本・花・鳥(ほん・か・どり)

本とか植物とか野鳥とか音楽とか

あなたにもできる悪いこと/平安寿子

インチキな商品やサービスを売りつけて世を渡る詐欺師まがいのセールスマン檜垣と、無愛想で我がままで強欲な女・畑中里奈がコンビを組んで「地道なカツアゲ」に精を出すユーモラスな小悪党小説。ピカレスクロマン(悪漢小説)と言うほど大きな悪ではなく、とにかくセコい(笑)。

金が好きで、いい加減なものを口先三寸で売りつけるのが好きと言う檜垣だが、大きな金には縁がなく、裏で畑中里奈がネジを巻いても、一般人の懐からかすめ取るのは大きくても50万くらい。どこかお人好しの部分が見えて面白い。この二人にはこれくらいが身の丈に合っているのだろう。
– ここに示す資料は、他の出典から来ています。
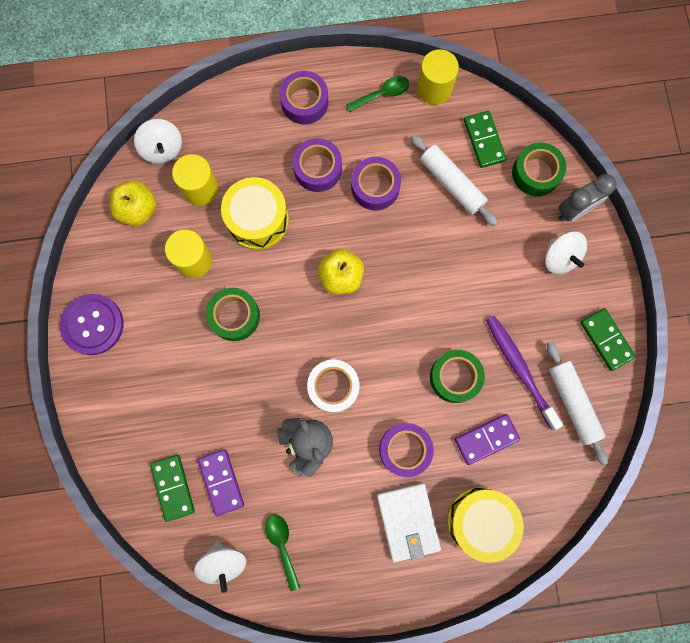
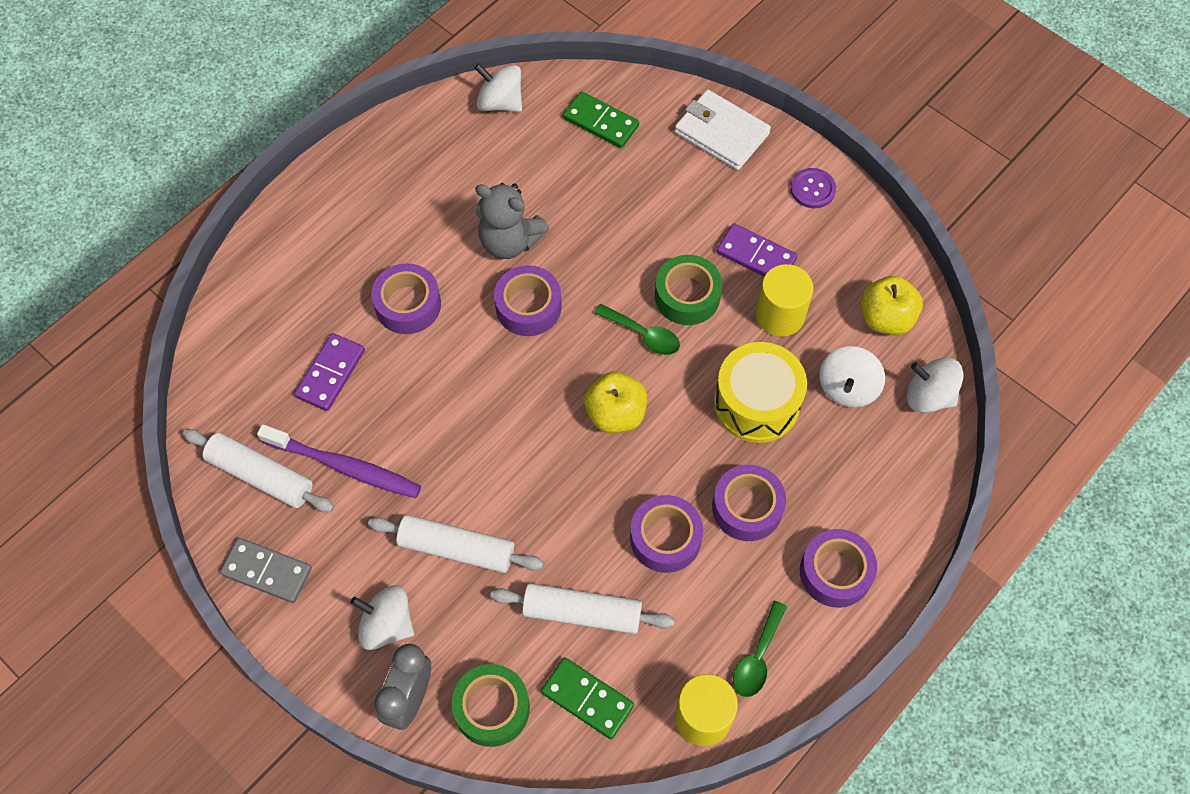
camera: 140 degrees right, 15 degrees down
(93, 325) = (812, 189): purple button -> purple button, size x0.59
(200, 188) = (847, 388): yellow cylinder -> white spinning top
(221, 482) = (561, 156): purple domino -> purple domino (756, 256)
(282, 545) = (459, 149): green spoon -> green spoon (643, 334)
(333, 387) = (528, 307): white tape -> purple tape
(408, 521) = (354, 248): white wallet -> white wallet (721, 133)
(455, 377) = (409, 407): green tape -> none
(480, 521) = (282, 298): yellow drum -> none
(491, 270) = (457, 548): none -> white rolling pin
(606, 340) = (267, 571): green domino -> grey domino

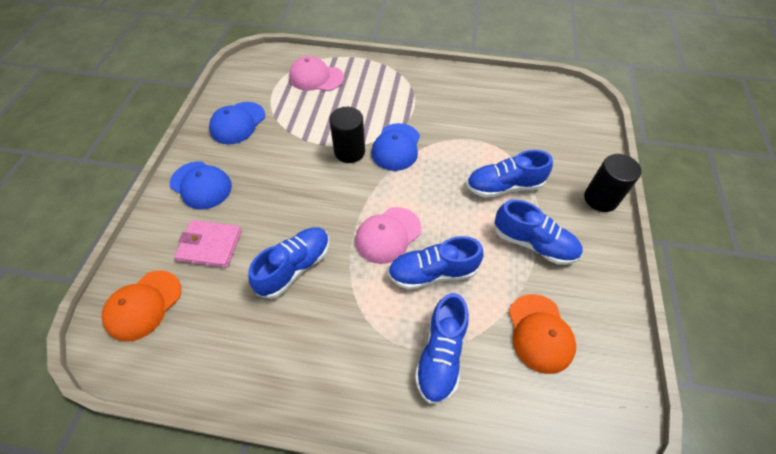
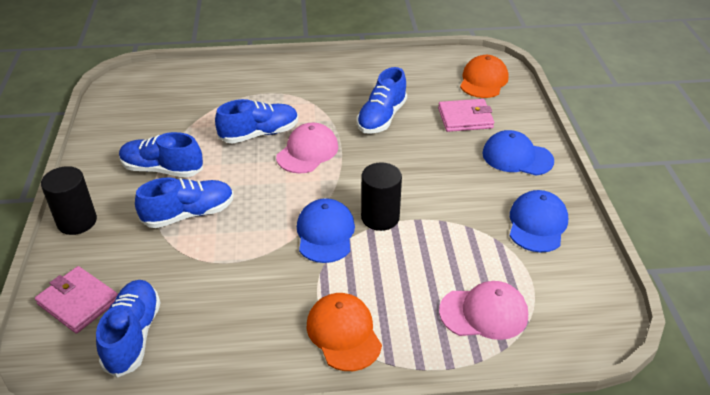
camera: 165 degrees right, 15 degrees down
(441, 355) = (245, 93): blue shoe -> blue shoe (133, 335)
(540, 333) = (167, 115): orange cap -> orange cap (343, 333)
(576, 131) = (78, 302): none -> pink wallet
畑中里奈の後ろにいる時任は檜垣の高校時代の友人で、M資金のようなどでかい金融詐欺に取り憑かれて身を滅ぼそうとしているが、こういう風にはなりたくないセコい二人なのである。

セクハラじじい、不倫教師、NPOを乗っ取って成り上がろうとしている善意の押し売りボランティア野郎(爽やかで熱意があって人たらしで独善的で、何となく野口健を思い浮かべてしまう(笑))、神懸かり少年の周囲の欲得、選挙がらみの利権など、善人ぶった一般人の隙を衝くセコいカツアゲが痛快だ。